Carol Armstrong, a professor of the history of art at Yale University, will present a lecture at the Lamar Dodd School of Art Jan. 29 at 5:30 p.m. in Room S151 of the art school. Part of the Visiting Artist/Scholar Lecture Series, the lecture is open free to the public.
A faculty member at Yale since 2008, Armstrong teaches and writes about 19th-century French art, the history of photography, the history of art criticism, feminist art theory and female artists.
She has published books and essays on Edgar Degas, Edouard Manet and Paul Cézanne as well as 19th-century photographically illustrated books and female photographers from Anna Atkins to Diane Arbus.
In addition, she is also an active art critic who has written frequently for October and Artforum. She also is a practicing photographic artist and an occasional guest curator.

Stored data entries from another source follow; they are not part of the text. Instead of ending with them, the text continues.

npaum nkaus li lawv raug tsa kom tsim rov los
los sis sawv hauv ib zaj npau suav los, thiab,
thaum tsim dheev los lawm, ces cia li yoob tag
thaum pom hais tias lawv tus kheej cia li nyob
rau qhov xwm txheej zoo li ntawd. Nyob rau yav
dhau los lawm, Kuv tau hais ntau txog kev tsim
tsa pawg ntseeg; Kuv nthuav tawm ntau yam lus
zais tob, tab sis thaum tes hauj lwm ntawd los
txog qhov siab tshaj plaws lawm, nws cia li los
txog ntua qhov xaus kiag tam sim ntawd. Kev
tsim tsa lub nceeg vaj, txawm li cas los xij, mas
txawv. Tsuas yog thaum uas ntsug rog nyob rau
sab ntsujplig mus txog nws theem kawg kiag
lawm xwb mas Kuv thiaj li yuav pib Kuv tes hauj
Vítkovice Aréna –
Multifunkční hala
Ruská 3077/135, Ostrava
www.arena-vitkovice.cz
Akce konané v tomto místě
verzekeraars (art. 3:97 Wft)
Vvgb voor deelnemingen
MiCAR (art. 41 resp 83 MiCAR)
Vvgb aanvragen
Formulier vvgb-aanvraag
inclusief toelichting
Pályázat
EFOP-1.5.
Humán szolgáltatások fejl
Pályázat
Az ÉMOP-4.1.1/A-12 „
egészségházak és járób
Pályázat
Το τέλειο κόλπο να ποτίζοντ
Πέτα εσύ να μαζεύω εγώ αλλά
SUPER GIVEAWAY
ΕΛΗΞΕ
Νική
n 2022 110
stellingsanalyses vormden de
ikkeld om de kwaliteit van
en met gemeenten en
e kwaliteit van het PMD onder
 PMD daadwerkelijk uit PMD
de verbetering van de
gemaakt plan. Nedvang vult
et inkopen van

Her current projects include a book about Cézanne and his afterlives, titled Cézanne’s Gravity, which will be the focus of her UGA lecture.
In Cézanne’s Gravity, Armstrong compares two figures who have been held responsible for what came after them in their respective fields: Cézanne, often called the father of 20th-century art, and Albert Einstein. She will discuss the ways in which these two avatars of modernism thought about objects, space and time, and came to similar conclusions, though in different forms and from different perspectives. The one in paint and the other on the blackboard; the one in a material and intuitive fashion and the other by means of thought-experiments and mathematical reasoning.